虱の記

高熱量低脂質。

【映画評】『アス/Us』あらすじ&感想

ゲット・アウト』で一気にスターダムへとのしあがった、ジョナサン・ピール監督の新作。

実は見ていない前作も黒人青年が不条理かつ非合理な窮地に陥るという映画だった(と聞いている)けれども、今作も中心となるのは黒人の一家。

 

<あらすじ>

主人公であり、母であるアディは、かつて遊園地で迷子となってトラウマをかかえ、失語症を患ったことがある。現在はそれも克服し、家庭を築き、2人の子宝にも恵まれ、幸せな生活を送っていた。

家族とともにバカンスで訪れた別荘地でのこと。夜中、停電が起きたかと思うと、玄関先に4人の家族が手を繋いで立ち尽くしていることに気づく。全身赤い服。呼びかけにも応じない。異様である。夫のゲイブが金属バットを持ち出して威嚇するも、家族はひるむどころかむしろ、扉を押し破って邸宅の中へ。

暖炉の火で明るみに出た赤い家族らの顔は見慣れたものだった。アディの子、ジェイソンは呟く。

「僕たちだ」

 

 

〈感想〉

まずは、面白かった。久しぶりの映画鑑賞ということもあって、とても楽しめたと思う。

じゃあ何が良かったのか、といえばそれは第一に、全く事情が読み込めない非合理的、不条理な展開が恐怖を駆り立てること。自分と全く同じ顔、背格好の人間が、自分を襲ってくる。ただし赤の彼らは顔が半分焼けただれていたり、笑顔が顔に貼り付いていたりで、明らかに怪異的な存在である。何が起きているのか、何が目的なのかがわからない怖さ。

第二に、何かしらの寓意を含むであろう描写や台詞回しが多く、退屈しない。例えば、赤の家族は何者かと問われ、「我々はアメリカ人だ。」と答える。物語の中で重要な役割を持つ、アディが迷子になったアトラクションのサブタイトルが"Find Yourself"である。

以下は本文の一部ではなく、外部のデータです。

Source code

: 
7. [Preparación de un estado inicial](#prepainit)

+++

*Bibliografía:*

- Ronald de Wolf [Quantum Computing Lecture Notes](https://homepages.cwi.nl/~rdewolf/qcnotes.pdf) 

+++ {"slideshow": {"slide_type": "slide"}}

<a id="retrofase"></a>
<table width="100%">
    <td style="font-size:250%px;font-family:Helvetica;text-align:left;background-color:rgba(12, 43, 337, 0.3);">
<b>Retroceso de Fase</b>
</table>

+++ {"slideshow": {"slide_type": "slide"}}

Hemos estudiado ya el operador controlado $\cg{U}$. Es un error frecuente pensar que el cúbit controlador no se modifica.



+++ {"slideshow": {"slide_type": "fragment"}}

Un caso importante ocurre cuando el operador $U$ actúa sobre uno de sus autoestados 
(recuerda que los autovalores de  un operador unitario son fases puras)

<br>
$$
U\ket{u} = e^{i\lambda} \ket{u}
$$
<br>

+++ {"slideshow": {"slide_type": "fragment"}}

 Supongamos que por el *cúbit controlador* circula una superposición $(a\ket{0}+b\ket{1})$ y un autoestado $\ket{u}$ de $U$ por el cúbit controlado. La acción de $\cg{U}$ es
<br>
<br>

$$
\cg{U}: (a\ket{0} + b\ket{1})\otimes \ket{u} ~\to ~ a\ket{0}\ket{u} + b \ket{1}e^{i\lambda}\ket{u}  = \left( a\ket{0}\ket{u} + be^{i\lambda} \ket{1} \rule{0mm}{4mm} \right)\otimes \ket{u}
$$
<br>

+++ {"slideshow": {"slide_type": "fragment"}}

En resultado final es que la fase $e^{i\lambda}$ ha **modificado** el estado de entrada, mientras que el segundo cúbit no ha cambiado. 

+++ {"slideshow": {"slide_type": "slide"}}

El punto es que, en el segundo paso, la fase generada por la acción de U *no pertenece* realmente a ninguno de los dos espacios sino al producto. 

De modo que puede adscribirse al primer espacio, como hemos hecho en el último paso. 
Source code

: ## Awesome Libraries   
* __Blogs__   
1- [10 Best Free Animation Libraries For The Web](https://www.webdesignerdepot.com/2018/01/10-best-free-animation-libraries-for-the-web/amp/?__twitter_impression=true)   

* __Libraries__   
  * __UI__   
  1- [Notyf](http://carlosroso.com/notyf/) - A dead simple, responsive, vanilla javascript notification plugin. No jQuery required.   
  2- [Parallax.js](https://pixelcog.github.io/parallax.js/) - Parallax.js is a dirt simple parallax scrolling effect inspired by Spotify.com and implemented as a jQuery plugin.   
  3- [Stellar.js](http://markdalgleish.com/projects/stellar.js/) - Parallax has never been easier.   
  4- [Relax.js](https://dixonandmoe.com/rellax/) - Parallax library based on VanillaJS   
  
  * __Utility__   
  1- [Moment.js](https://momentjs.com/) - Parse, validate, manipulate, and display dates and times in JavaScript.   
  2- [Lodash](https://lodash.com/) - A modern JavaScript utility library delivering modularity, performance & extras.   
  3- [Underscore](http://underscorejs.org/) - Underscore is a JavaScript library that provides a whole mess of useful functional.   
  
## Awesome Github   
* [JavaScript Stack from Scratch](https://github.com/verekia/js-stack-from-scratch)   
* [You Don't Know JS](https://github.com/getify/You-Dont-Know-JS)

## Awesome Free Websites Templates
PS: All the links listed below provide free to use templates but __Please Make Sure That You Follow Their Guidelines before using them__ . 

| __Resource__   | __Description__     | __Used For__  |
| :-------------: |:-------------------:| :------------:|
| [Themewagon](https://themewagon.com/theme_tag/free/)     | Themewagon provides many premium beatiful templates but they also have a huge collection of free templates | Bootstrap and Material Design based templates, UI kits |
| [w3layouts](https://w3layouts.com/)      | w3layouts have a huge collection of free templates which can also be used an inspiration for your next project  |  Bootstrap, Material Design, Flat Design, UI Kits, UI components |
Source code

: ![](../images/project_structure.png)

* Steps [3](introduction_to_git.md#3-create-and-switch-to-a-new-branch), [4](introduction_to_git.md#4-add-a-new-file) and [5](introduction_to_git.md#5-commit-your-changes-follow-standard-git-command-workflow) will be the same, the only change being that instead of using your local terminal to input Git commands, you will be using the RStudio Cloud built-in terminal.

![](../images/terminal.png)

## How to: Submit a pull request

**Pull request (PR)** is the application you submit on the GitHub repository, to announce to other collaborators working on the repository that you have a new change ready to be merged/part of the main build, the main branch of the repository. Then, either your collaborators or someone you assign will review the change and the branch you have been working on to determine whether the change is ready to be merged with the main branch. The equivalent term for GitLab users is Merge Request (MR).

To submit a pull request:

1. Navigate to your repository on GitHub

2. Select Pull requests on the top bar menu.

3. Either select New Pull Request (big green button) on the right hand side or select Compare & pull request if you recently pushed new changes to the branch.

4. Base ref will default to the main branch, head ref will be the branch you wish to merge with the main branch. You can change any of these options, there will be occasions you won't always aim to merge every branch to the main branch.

赤の者たちは基本的には人語を解さない。基本的に赤の者は自分と対となる人物しか殺めていない。などなど、挙げだすとキリがないほどだ。だからこそ、物語の筋を追いながらも頭ではいろいろなことを考えていた。その点が、視聴後のほどよい気だるさを与えてくれたように思う。

最後に、これは附随的であるけれど、ところどころによいユーモアが配されていた。緊張と緩和というか、多すぎず少なすぎないその笑いが、自分に映画を食いつくように見させた一因であるように感じる。

 

恐怖、寓意、ユーモアのバランスのよい佳作。

(だが、久しぶりの映画鑑賞にあたっての随伴者となったN君は、釈然としない部分があったようだ。この映画の恐怖の源泉は、不条理と非合理にあると思うのだが、終盤において、なぜかその点に対するSF的ともいえる理由づけが急に行われたからだ。たしかに、自分もあの説明は不要であったように思うので、N君の煮え切らない感はよくわかる。)

 

先述の通り、寓意が散りばめられているので、その解釈を楽しむこともできるはず。ただし、あくまで今作は「アメリカ映画」であって、当国を肌で感じている人にしかわからないことが多分にある思われる。

 

自分の想像では、テザードの赤い服は人間の獣性を表していて、「教育やラグジュアリーの仮面をひっぺがしちまえば、お前らこんなもんだぞ」ってことを見せたかったのではないかと思う。あるいはそれに絡めて、普段虐げられている人々も、根底では同じ人間で、富や幸福の影の部分なんだ、ということなのかもしれない。